[[ Input material open ]]

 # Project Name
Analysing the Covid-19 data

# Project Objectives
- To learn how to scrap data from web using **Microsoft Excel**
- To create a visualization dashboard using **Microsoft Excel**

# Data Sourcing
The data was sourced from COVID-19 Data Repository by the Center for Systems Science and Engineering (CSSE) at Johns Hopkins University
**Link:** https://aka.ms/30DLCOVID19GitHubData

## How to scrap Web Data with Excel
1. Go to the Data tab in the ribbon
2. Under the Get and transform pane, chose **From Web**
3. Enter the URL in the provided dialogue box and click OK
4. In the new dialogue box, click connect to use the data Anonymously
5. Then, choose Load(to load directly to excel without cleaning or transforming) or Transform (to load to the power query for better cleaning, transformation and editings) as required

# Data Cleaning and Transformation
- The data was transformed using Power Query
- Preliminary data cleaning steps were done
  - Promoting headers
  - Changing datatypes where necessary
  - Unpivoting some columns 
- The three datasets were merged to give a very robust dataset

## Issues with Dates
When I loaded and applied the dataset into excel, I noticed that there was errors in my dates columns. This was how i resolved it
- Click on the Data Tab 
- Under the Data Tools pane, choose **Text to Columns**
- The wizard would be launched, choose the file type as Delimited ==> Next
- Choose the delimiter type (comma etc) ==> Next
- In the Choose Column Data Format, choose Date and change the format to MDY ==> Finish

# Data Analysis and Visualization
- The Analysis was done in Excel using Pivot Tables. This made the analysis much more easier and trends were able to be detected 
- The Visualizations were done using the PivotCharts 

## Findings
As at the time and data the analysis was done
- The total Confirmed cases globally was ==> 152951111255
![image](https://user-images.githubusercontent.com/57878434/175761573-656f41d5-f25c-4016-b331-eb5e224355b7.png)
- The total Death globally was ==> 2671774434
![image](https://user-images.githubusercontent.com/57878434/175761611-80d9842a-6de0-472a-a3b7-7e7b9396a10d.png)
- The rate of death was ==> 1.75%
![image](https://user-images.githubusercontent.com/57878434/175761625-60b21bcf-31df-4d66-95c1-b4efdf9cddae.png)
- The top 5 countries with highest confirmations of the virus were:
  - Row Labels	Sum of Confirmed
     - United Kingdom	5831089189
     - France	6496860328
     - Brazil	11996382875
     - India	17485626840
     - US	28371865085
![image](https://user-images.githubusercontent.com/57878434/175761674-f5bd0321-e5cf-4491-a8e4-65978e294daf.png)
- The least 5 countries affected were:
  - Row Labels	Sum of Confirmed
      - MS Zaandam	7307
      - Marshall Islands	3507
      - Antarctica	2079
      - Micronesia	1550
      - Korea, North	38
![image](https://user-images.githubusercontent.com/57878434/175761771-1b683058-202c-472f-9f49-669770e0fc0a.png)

[[ Input material closed ]]

◆ Work task ◆
Make a copy of each line in the records that has the word "pane".

◆ Finished task ◆
2. Under the Get and transform pane, chose **From Web**
- Under the Data Tools pane, choose **Text to Columns**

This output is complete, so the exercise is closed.